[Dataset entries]
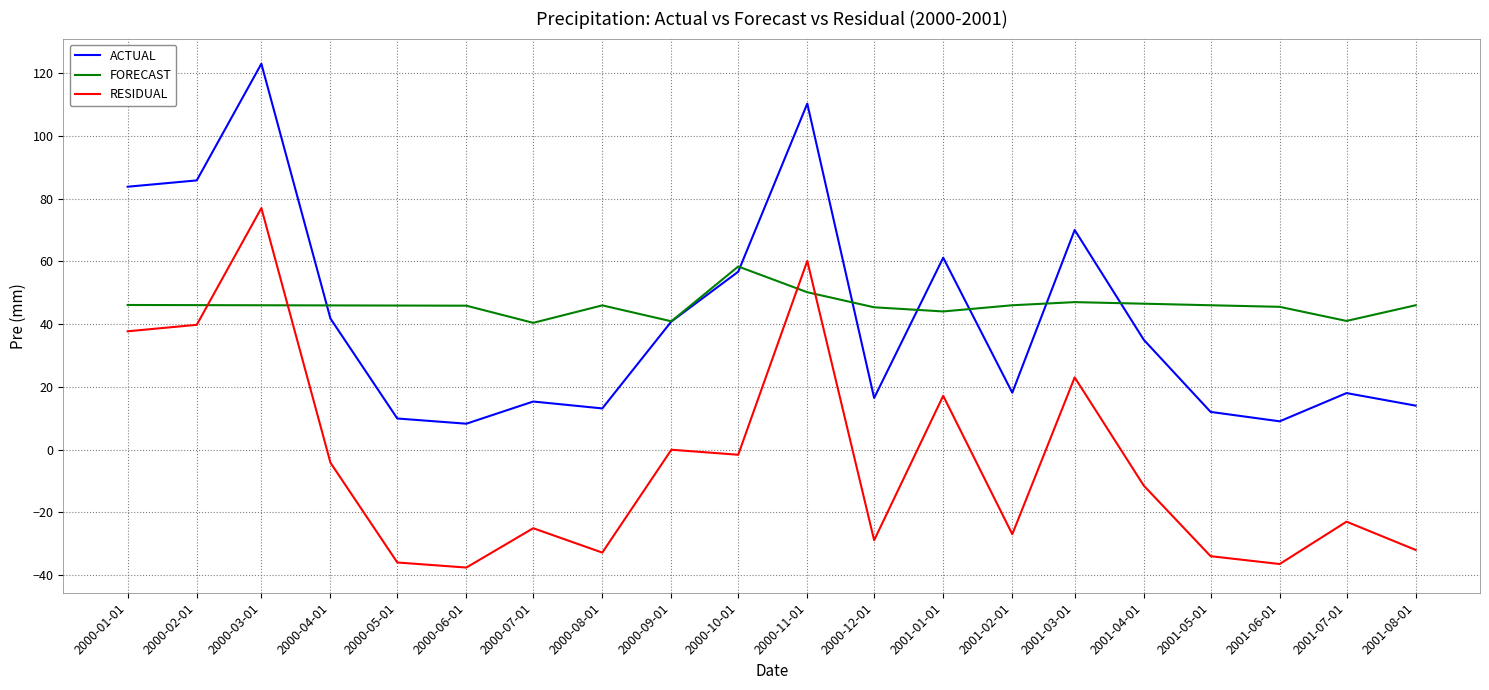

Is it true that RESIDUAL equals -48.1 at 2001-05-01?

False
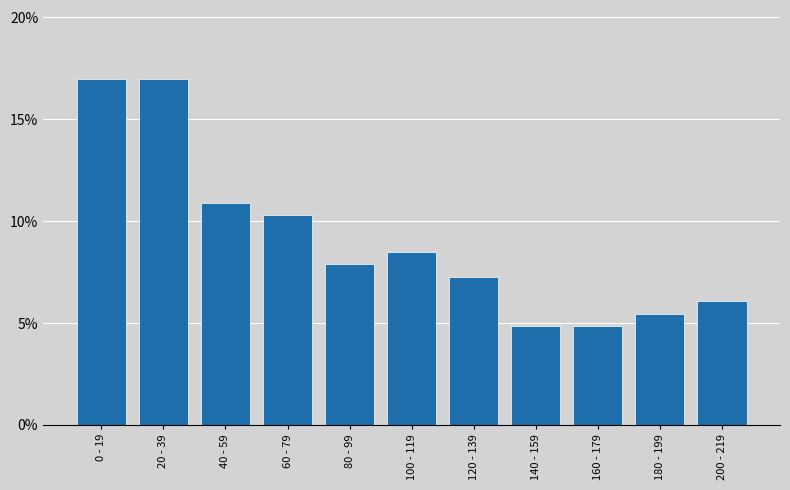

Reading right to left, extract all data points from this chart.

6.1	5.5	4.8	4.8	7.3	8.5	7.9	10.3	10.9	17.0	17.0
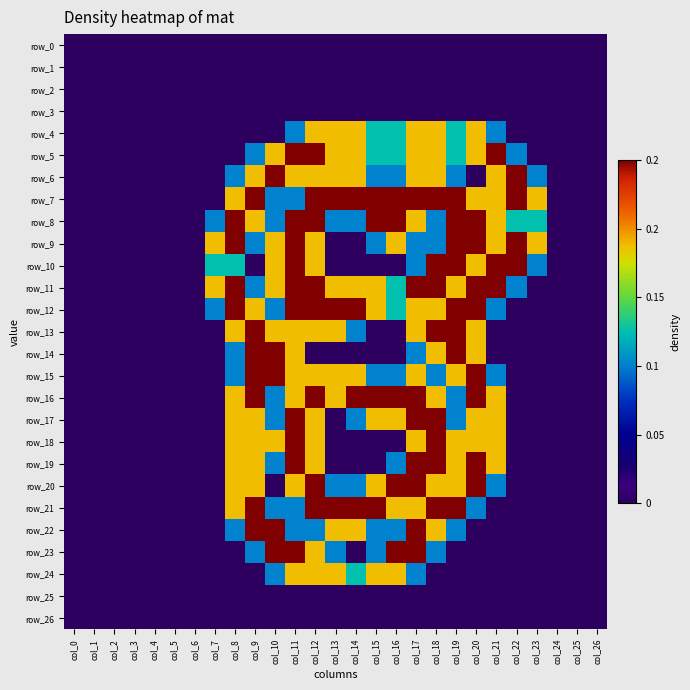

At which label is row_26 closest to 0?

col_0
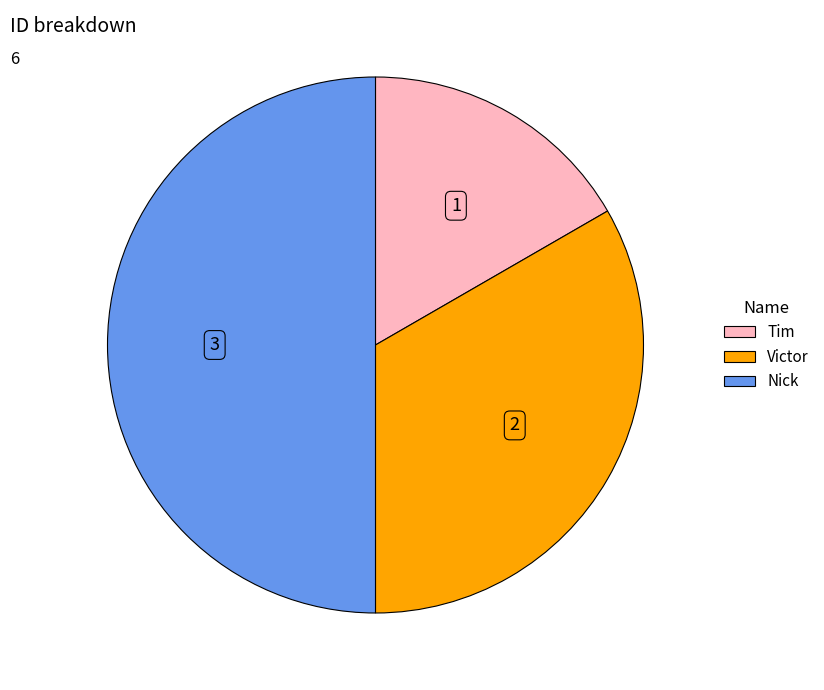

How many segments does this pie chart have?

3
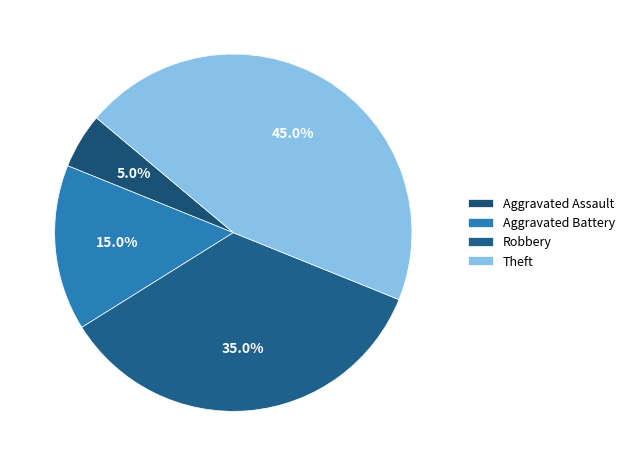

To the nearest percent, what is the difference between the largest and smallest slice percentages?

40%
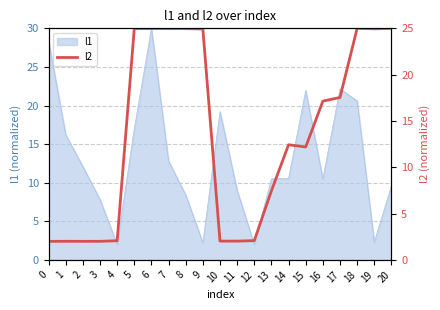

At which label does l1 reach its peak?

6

[Instructions for the task]
Reproduce all of the data above verbatim, leaving out the pictures.

[Answer area]
Is it true that RESIDUAL equals -48.1 at 2001-05-01?

False

Reading right to left, extract all data points from this chart.

6.1	5.5	4.8	4.8	7.3	8.5	7.9	10.3	10.9	17.0	17.0

At which label is row_26 closest to 0?

col_0

How many segments does this pie chart have?

3

To the nearest percent, what is the difference between the largest and smallest slice percentages?

40%

At which label does l1 reach its peak?

6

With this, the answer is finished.